Na cabine, os demais jogadores tentavam se distrair com as poltronas e o ambiente incomum. Lembrar desse feito só traz um sorriso, pois em um tempo em que as viagens aéreas eram raras, o São José definitivamente se destacou.
O Hidroavião Pioneiro: O Dornier Do J Wal
Para entender a magnitude do voo, é importante conhecer o Dornier Do J Wal, um dos hidroaviões mais icônicos da época. Com seu design inovador e robustez, esse modelo permitia não apenas o transporte de passageiros, mas também operações militares.
Era um hidroavião versátil, operando em diferentes condições e necessidades, tendo alcançado renome mundial ao longo de sua história com mais de 250 unidades produzidas. O Dornier Do J Wal se destacava pela inovação, com seu arranjo duplo de motores que proporcionava mais eficiência e estabilidade.

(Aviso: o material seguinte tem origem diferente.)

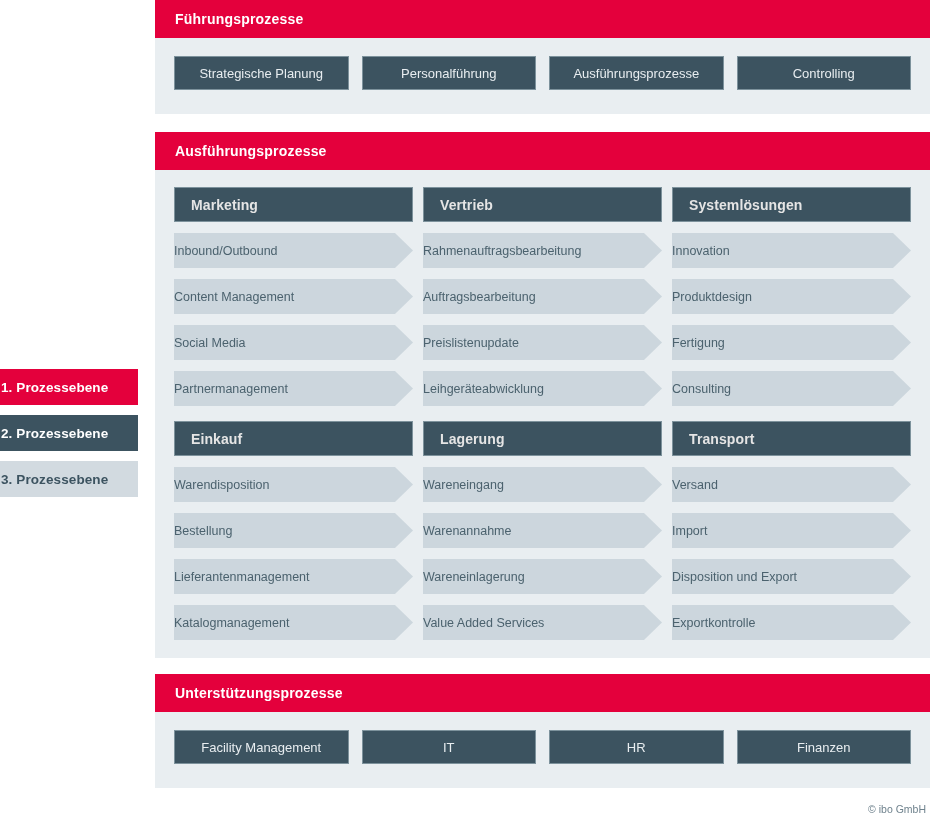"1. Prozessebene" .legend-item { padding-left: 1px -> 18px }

A Viagem Paralela e o Amistoso em Pelotas
Antes da delegação viajar, o tesoureiro João Leal da Silva viajou días antes de vapor, com alguns jogadores, para cuidar dos ajustes para a partida. O amistoso terminou em um empate de 2 a 2. Porém, essa partida e o resultado foram ofuscados pela grandiosidade da travessia aérea.

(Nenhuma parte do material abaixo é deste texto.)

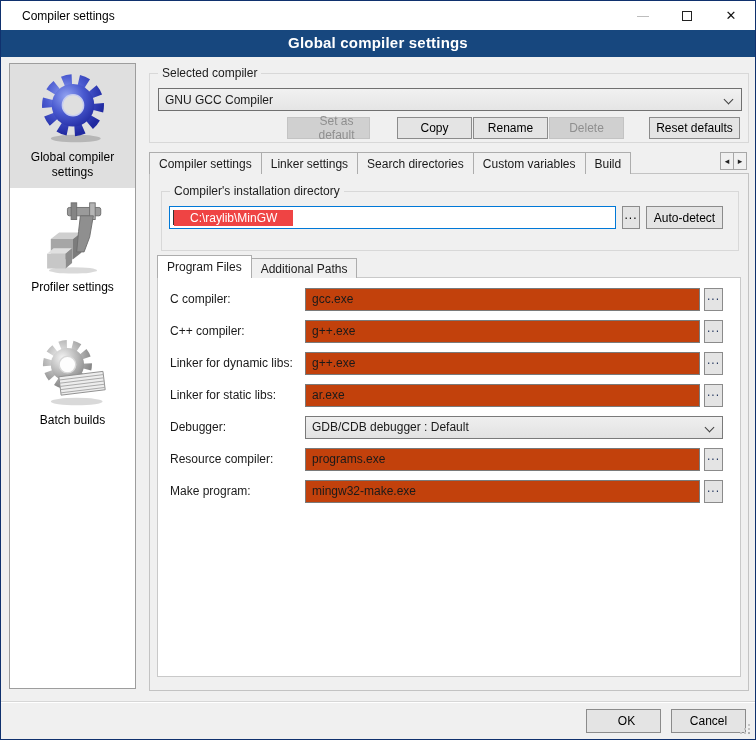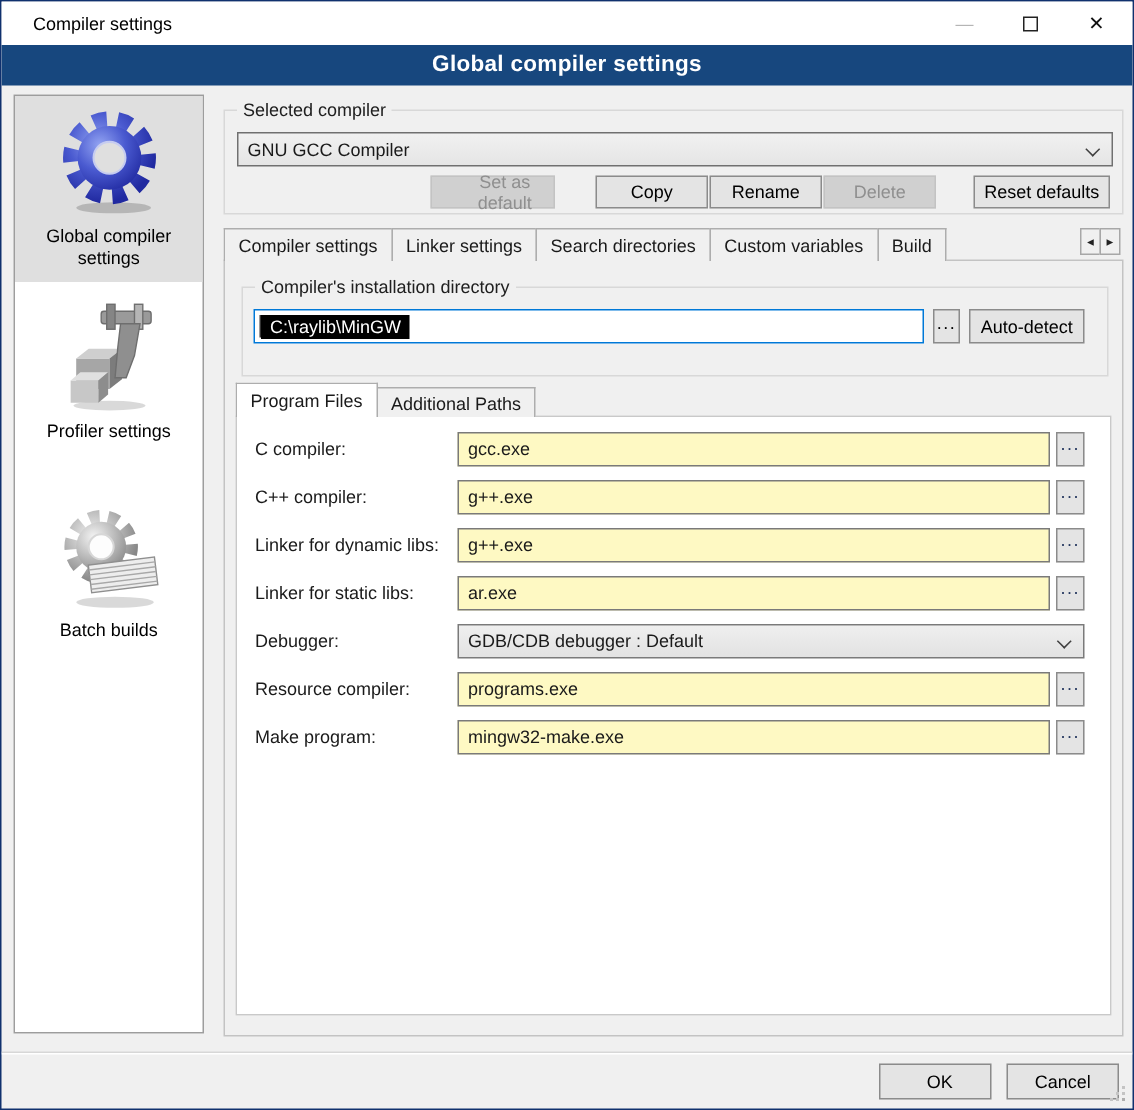"C:\raylib\MinGW" .sel-text { background: #000000 -> #ef4444; padding: 1px 6px -> 1px 16px }
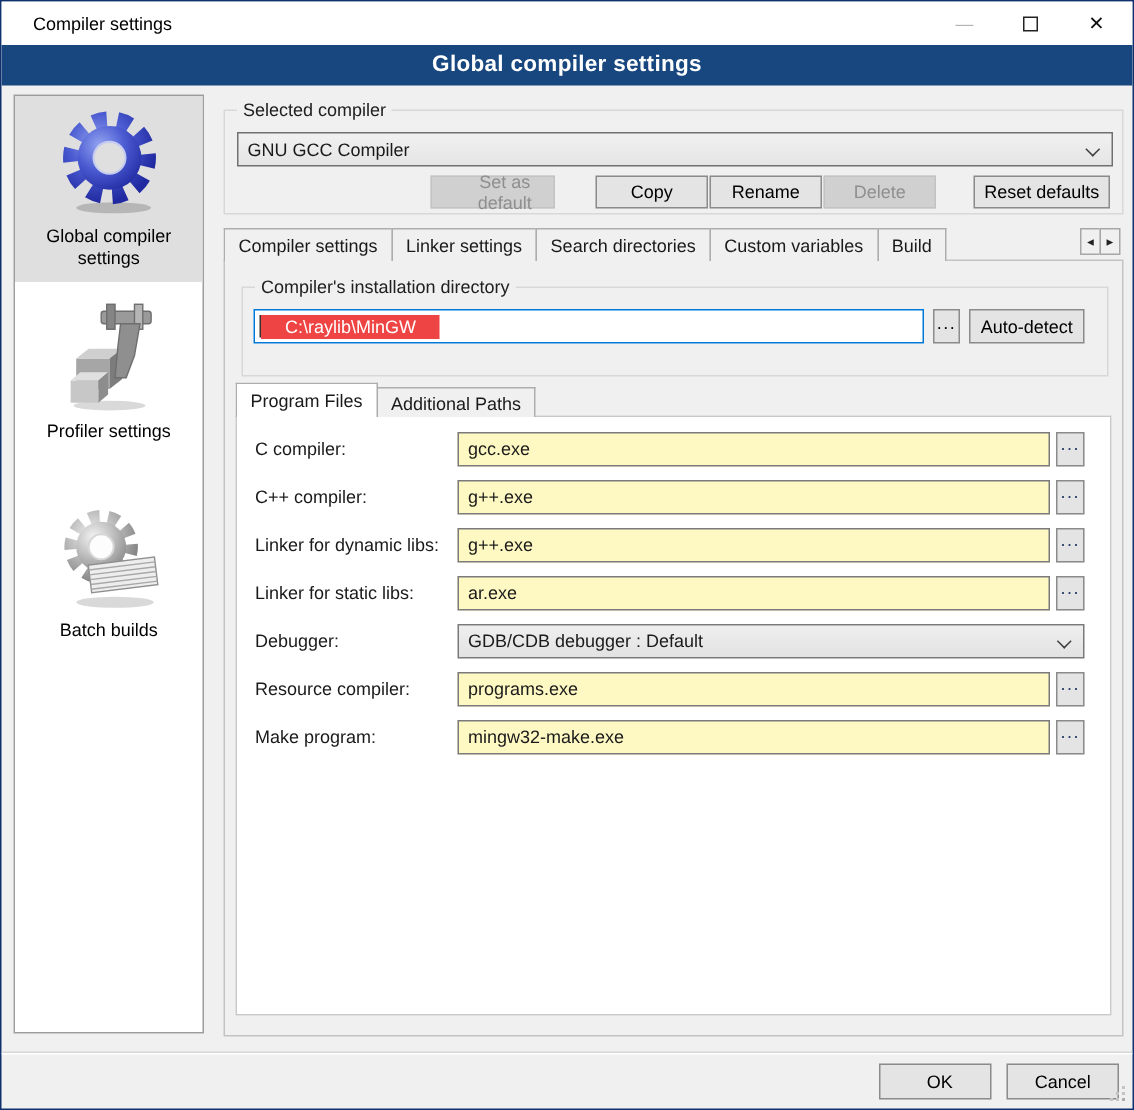"gcc.exe" .pf-input { background: #fef9c3 -> #c2410c }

Após o jogo, João e os jogadores retornaram no Dornier Do J Wal, ocupando os lugares dos quatro passageiros que voltaram de vapor.
O Outro Elo Histórico Entre o Clube e a Aviação
A relação do Esporte Clube São José com a aviação vai além desse voo pioneiro. O terreno onde hoje fica o estádio do clube pertencia a Rubem Berta, uma figura emblemática da Varig. Ele queria construir uma pista, mas os planos foram frustrados pela urbanização. Em 1939, o São José comprou o terreno e, no ano seguinte, inaugurou o Estádio Passo D’Areia, que permanece como a casa do clube até hoje.
Um Capítulo Eterno do Esporte e da Aviação
O emocionante voo de 1927 não foi apenas um ato de bravura; foi um marco que desafiou as convenções da época, unindo o surgente futebol brasileiro com uma aviação que ainda estava se desenvolvendo. O Esporte Clube São José ficou gravado na história não só pela partida, mas pelo modo audacioso de chegar até ela.
Embora o placar do jogo tenha se perdido no tempo, a imagem do hidroavião alçando voo, levando um time em direção à inovação, continua sendo um dos contos mais fascinantes do esporte brasileiro e da aviação em nosso país.